Rasa Ketidakadilan Membakar Massa, Bukti Pemicu Aksi Penjarahan di Rumah Anggota DPR dan Menteri
Sebagai seorang kriminolog, Adrianus Meliala dari Universitas Indonesia mengatakan bahwa insiden penjarahan di beberapa rumah anggota dewan dan menteri pada gelombang demo akhir Agustus adalah akumulasi dari rasa kekecewaan masyarakat. Rasa ketidakadilan yang meresap di dalam diri masyarakat kemudian menjadi faktor utama yang memicu aksi penjarahan tersebut.
Menurut Adrianus, perasaan kolektif masyarakat atas rasa ketidakadilan itu menjadi pemicu yang kuat. Namun, dia juga menyebutkan bahwa ada beberapa faktor lain yang memicu aksi tersebut, seperti kebutuhan akan aksesori dan barang konsumtif yang dianggap tidak adil oleh masyarakat.
"Ada banyak variabel yang memicu aksi penjarahan tersebut, tetapi satu hal yang pasti adalah perasaan kolektif masyarakat atas rasa ketidakadilan," kata Adrianus. "Perasaan ini kemudian dipicu oleh narasi-narasi yang berkembang di media sosial dan akhirnya menjadi faktor utama yang memicu aksi penjarahan tersebut."
Selain itu, Adrianus juga menyebutkan bahwa ada beberapa pemicu lain yang memicu aksi penjarahan tersebut, seperti ajakan-ajakan untuk turun ke jalan dan serangan terhadap lembaga-lembaga yang dianggap tidak adil. Namun, dia juga menyebutkan bahwa tanpa ada perasaan kolektif, kerusuhan tak bisa pecah.

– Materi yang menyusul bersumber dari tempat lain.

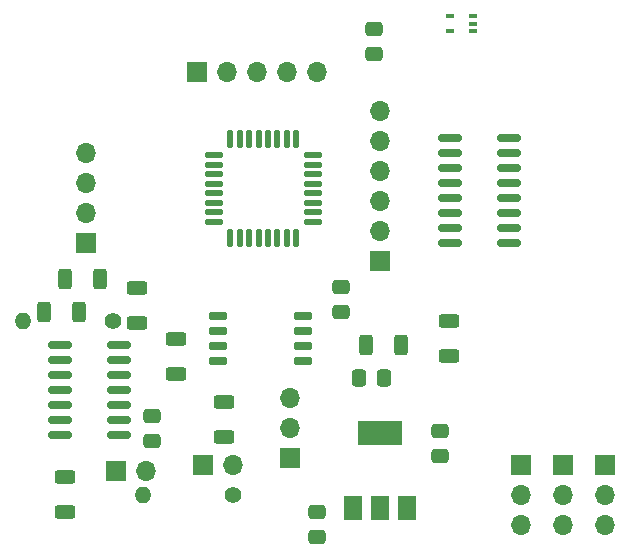
<source format=gbs>
%TF.GenerationSoftware,KiCad,Pcbnew,7.0.1*%
%TF.CreationDate,2023-04-28T23:06:10+02:00*%
%TF.ProjectId,test_ADC_and_CurrentSensors,74657374-5f41-4444-935f-616e645f4375,rev?*%
%TF.SameCoordinates,Original*%
%TF.FileFunction,Soldermask,Bot*%
%TF.FilePolarity,Negative*%
%FSLAX46Y46*%
G04 Gerber Fmt 4.6, Leading zero omitted, Abs format (unit mm)*
G04 Created by KiCad (PCBNEW 7.0.1) date 2023-04-28 23:06:10*
%MOMM*%
%LPD*%
G01*
G04 APERTURE LIST*
G04 Aperture macros list*
%AMRoundRect*
0 Rectangle with rounded corners*
0 $1 Rounding radius*
0 $2 $3 $4 $5 $6 $7 $8 $9 X,Y pos of 4 corners*
0 Add a 4 corners polygon primitive as box body*
4,1,4,$2,$3,$4,$5,$6,$7,$8,$9,$2,$3,0*
0 Add four circle primitives for the rounded corners*
1,1,$1+$1,$2,$3*
1,1,$1+$1,$4,$5*
1,1,$1+$1,$6,$7*
1,1,$1+$1,$8,$9*
0 Add four rect primitives between the rounded corners*
20,1,$1+$1,$2,$3,$4,$5,0*
20,1,$1+$1,$4,$5,$6,$7,0*
20,1,$1+$1,$6,$7,$8,$9,0*
20,1,$1+$1,$8,$9,$2,$3,0*%
G04 Aperture macros list end*
%ADD10R,1.700000X1.700000*%
%ADD11O,1.700000X1.700000*%
%ADD12C,1.400000*%
%ADD13O,1.400000X1.400000*%
%ADD14RoundRect,0.125000X-0.125000X0.625000X-0.125000X-0.625000X0.125000X-0.625000X0.125000X0.625000X0*%
%ADD15RoundRect,0.125000X-0.625000X0.125000X-0.625000X-0.125000X0.625000X-0.125000X0.625000X0.125000X0*%
%ADD16RoundRect,0.250000X-0.312500X-0.625000X0.312500X-0.625000X0.312500X0.625000X-0.312500X0.625000X0*%
%ADD17RoundRect,0.250000X0.625000X-0.312500X0.625000X0.312500X-0.625000X0.312500X-0.625000X-0.312500X0*%
%ADD18RoundRect,0.250000X-0.337500X-0.475000X0.337500X-0.475000X0.337500X0.475000X-0.337500X0.475000X0*%
%ADD19RoundRect,0.250000X-0.475000X0.337500X-0.475000X-0.337500X0.475000X-0.337500X0.475000X0.337500X0*%
%ADD20RoundRect,0.150000X0.825000X0.150000X-0.825000X0.150000X-0.825000X-0.150000X0.825000X-0.150000X0*%
%ADD21RoundRect,0.250000X0.312500X0.625000X-0.312500X0.625000X-0.312500X-0.625000X0.312500X-0.625000X0*%
%ADD22R,0.650000X0.400000*%
%ADD23RoundRect,0.250000X0.475000X-0.337500X0.475000X0.337500X-0.475000X0.337500X-0.475000X-0.337500X0*%
%ADD24RoundRect,0.150000X-0.650000X-0.150000X0.650000X-0.150000X0.650000X0.150000X-0.650000X0.150000X0*%
%ADD25R,1.500000X2.000000*%
%ADD26R,3.800000X2.000000*%
G04 APERTURE END LIST*
D10*
%TO.C,J8*%
X74930000Y-72390000D03*
D11*
X74930000Y-74930000D03*
X74930000Y-77470000D03*
%TD*%
D10*
%TO.C,J4*%
X55880000Y-55118000D03*
D11*
X55880000Y-52578000D03*
X55880000Y-50038000D03*
X55880000Y-47498000D03*
X55880000Y-44958000D03*
X55880000Y-42418000D03*
%TD*%
D10*
%TO.C,J6*%
X67818000Y-72390000D03*
D11*
X67818000Y-74930000D03*
X67818000Y-77470000D03*
%TD*%
D10*
%TO.C,J2*%
X40386000Y-39116000D03*
D11*
X42926000Y-39116000D03*
X45466000Y-39116000D03*
X48006000Y-39116000D03*
X50546000Y-39116000D03*
%TD*%
D10*
%TO.C,J3*%
X48260000Y-71802000D03*
D11*
X48260000Y-69262000D03*
X48260000Y-66722000D03*
%TD*%
D10*
%TO.C,J5*%
X40889000Y-72390000D03*
D11*
X43429000Y-72390000D03*
%TD*%
D12*
%TO.C,R8*%
X33274000Y-60198000D03*
D13*
X25654000Y-60198000D03*
%TD*%
D10*
%TO.C,J9*%
X33523000Y-72898000D03*
D11*
X36063000Y-72898000D03*
%TD*%
D10*
%TO.C,J7*%
X71374000Y-72390000D03*
D11*
X71374000Y-74930000D03*
X71374000Y-77470000D03*
%TD*%
D10*
%TO.C,J1*%
X30988000Y-53594000D03*
D11*
X30988000Y-51054000D03*
X30988000Y-48514000D03*
X30988000Y-45974000D03*
%TD*%
D14*
%TO.C,IC2*%
X43174000Y-44847000D03*
X43974000Y-44847000D03*
X44774000Y-44847000D03*
X45574000Y-44847000D03*
X46374000Y-44847000D03*
X47174000Y-44847000D03*
X47974000Y-44847000D03*
X48774000Y-44847000D03*
D15*
X50149000Y-46222000D03*
X50149000Y-47022000D03*
X50149000Y-47822000D03*
X50149000Y-48622000D03*
X50149000Y-49422000D03*
X50149000Y-50222000D03*
X50149000Y-51022000D03*
X50149000Y-51822000D03*
D14*
X48774000Y-53197000D03*
X47974000Y-53197000D03*
X47174000Y-53197000D03*
X46374000Y-53197000D03*
X45574000Y-53197000D03*
X44774000Y-53197000D03*
X43974000Y-53197000D03*
X43174000Y-53197000D03*
D15*
X41799000Y-51822000D03*
X41799000Y-51022000D03*
X41799000Y-50222000D03*
X41799000Y-49422000D03*
X41799000Y-48622000D03*
X41799000Y-47822000D03*
X41799000Y-47022000D03*
X41799000Y-46222000D03*
%TD*%
D16*
%TO.C,R5*%
X54671500Y-62230000D03*
X57596500Y-62230000D03*
%TD*%
D17*
%TO.C,R2*%
X38608000Y-64708500D03*
X38608000Y-61783500D03*
%TD*%
D18*
%TO.C,C2*%
X54080500Y-65024000D03*
X56155500Y-65024000D03*
%TD*%
D19*
%TO.C,C4*%
X50546000Y-76432500D03*
X50546000Y-78507500D03*
%TD*%
D20*
%TO.C,IC3*%
X66742000Y-44704000D03*
X66742000Y-45974000D03*
X66742000Y-47244000D03*
X66742000Y-48514000D03*
X66742000Y-49784000D03*
X66742000Y-51054000D03*
X66742000Y-52324000D03*
X66742000Y-53594000D03*
X61792000Y-53594000D03*
X61792000Y-52324000D03*
X61792000Y-51054000D03*
X61792000Y-49784000D03*
X61792000Y-48514000D03*
X61792000Y-47244000D03*
X61792000Y-45974000D03*
X61792000Y-44704000D03*
%TD*%
D17*
%TO.C,R3*%
X35306000Y-60390500D03*
X35306000Y-57465500D03*
%TD*%
%TO.C,R1*%
X42672000Y-70042500D03*
X42672000Y-67117500D03*
%TD*%
D21*
%TO.C,R4*%
X32135000Y-56642000D03*
X29210000Y-56642000D03*
%TD*%
D22*
%TO.C,U3*%
X63688000Y-34402000D03*
X63688000Y-35052000D03*
X63688000Y-35702000D03*
X61788000Y-35702000D03*
X61788000Y-34402000D03*
%TD*%
D16*
%TO.C,R9*%
X27432000Y-59436000D03*
X30357000Y-59436000D03*
%TD*%
D12*
%TO.C,R7*%
X43434000Y-74930000D03*
D13*
X35814000Y-74930000D03*
%TD*%
D23*
%TO.C,C1*%
X52529000Y-59457500D03*
X52529000Y-57382500D03*
%TD*%
D17*
%TO.C,R10*%
X29210000Y-76392500D03*
X29210000Y-73467500D03*
%TD*%
D24*
%TO.C,IC1*%
X42120000Y-63627000D03*
X42120000Y-62357000D03*
X42120000Y-61087000D03*
X42120000Y-59817000D03*
X49320000Y-59817000D03*
X49320000Y-61087000D03*
X49320000Y-62357000D03*
X49320000Y-63627000D03*
%TD*%
D17*
%TO.C,R6*%
X61722000Y-63184500D03*
X61722000Y-60259500D03*
%TD*%
D23*
%TO.C,C8*%
X36576000Y-70379500D03*
X36576000Y-68304500D03*
%TD*%
D20*
%TO.C,U1*%
X33717000Y-62230000D03*
X33717000Y-63500000D03*
X33717000Y-64770000D03*
X33717000Y-66040000D03*
X33717000Y-67310000D03*
X33717000Y-68580000D03*
X33717000Y-69850000D03*
X28767000Y-69850000D03*
X28767000Y-68580000D03*
X28767000Y-67310000D03*
X28767000Y-66040000D03*
X28767000Y-64770000D03*
X28767000Y-63500000D03*
X28767000Y-62230000D03*
%TD*%
D25*
%TO.C,U2*%
X58180000Y-76048000D03*
X55880000Y-76048000D03*
D26*
X55880000Y-69748000D03*
D25*
X53580000Y-76048000D03*
%TD*%
D19*
%TO.C,C5*%
X60960000Y-69574500D03*
X60960000Y-71649500D03*
%TD*%
%TO.C,C3*%
X55372000Y-35538500D03*
X55372000Y-37613500D03*
%TD*%
M02*

</source>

"Tanpa ada perasaan kolektif, kerusuhan tak bisa pecah," kata Adrianus. "Apa yang dilakukan oleh beberapa kalangan tersebut adalah bagian dari pemicu yang kemudian ditindaklanjuti oleh kepolisian karena memenuhi unsur perencanaan dan menimbulkan korban."
Insiden penjarahan di rumah anggota DPR dan menteri itu menjadi bukti bahwa rasa ketidakadilan dapat membakar massa dan memicu aksi yang tidak terduga. Oleh karena itu, sangat penting bagi pemerintah dan lembaga-lembaga lain untuk memahami faktor-faktor yang memicu aksi seperti ini dan untuk menemukan solusi yang tepat untuk mengatasinya.
Sebagai seorang kriminolog, Adrianus Meliala dari Universitas Indonesia mengatakan bahwa insiden penjarahan di beberapa rumah anggota dewan dan menteri pada gelombang demo akhir Agustus adalah akumulasi dari rasa kekecewaan masyarakat. Rasa ketidakadilan yang meresap di dalam diri masyarakat kemudian menjadi faktor utama yang memicu aksi penjarahan tersebut.
Menurut Adrianus, perasaan kolektif masyarakat atas rasa ketidakadilan itu menjadi pemicu yang kuat. Namun, dia juga menyebutkan bahwa ada beberapa faktor lain yang memicu aksi tersebut, seperti kebutuhan akan aksesori dan barang konsumtif yang dianggap tidak adil oleh masyarakat.
"Ada banyak variabel yang memicu aksi penjarahan tersebut, tetapi satu hal yang pasti adalah perasaan kolektif masyarakat atas rasa ketidakadilan," kata Adrianus. "Perasaan ini kemudian dipicu oleh narasi-narasi yang berkembang di media sosial dan akhirnya menjadi faktor utama yang memicu aksi penjarahan tersebut."
Selain itu, Adrianus juga menyebutkan bahwa ada beberapa pemicu lain yang memicu aksi penjarahan tersebut, seperti ajakan-ajakan untuk turun ke jalan dan serangan terhadap lembaga-lembaga yang dianggap tidak adil. Namun, dia juga menyebutkan bahwa tanpa ada perasaan kolektif, kerusuhan tak bisa pecah.
"Tanpa ada perasaan kolektif, kerusuhan tak bisa pecah," kata Adrianus. "Apa yang dilakukan oleh beberapa kalangan tersebut adalah bagian dari pemicu yang kemudian ditindaklanjuti oleh kepolisian karena memenuhi unsur perencanaan dan menimbulkan korban."
Insiden penjarahan di rumah anggota DPR dan menteri itu menjadi bukti bahwa rasa ketidakadilan dapat membakar massa dan memicu aksi yang tidak terduga. Oleh karena itu, sangat penting bagi pemerintah dan lembaga-lembaga lain untuk memahami faktor-faktor yang memicu aksi seperti ini dan untuk menemukan solusi yang tepat untuk mengatasinya.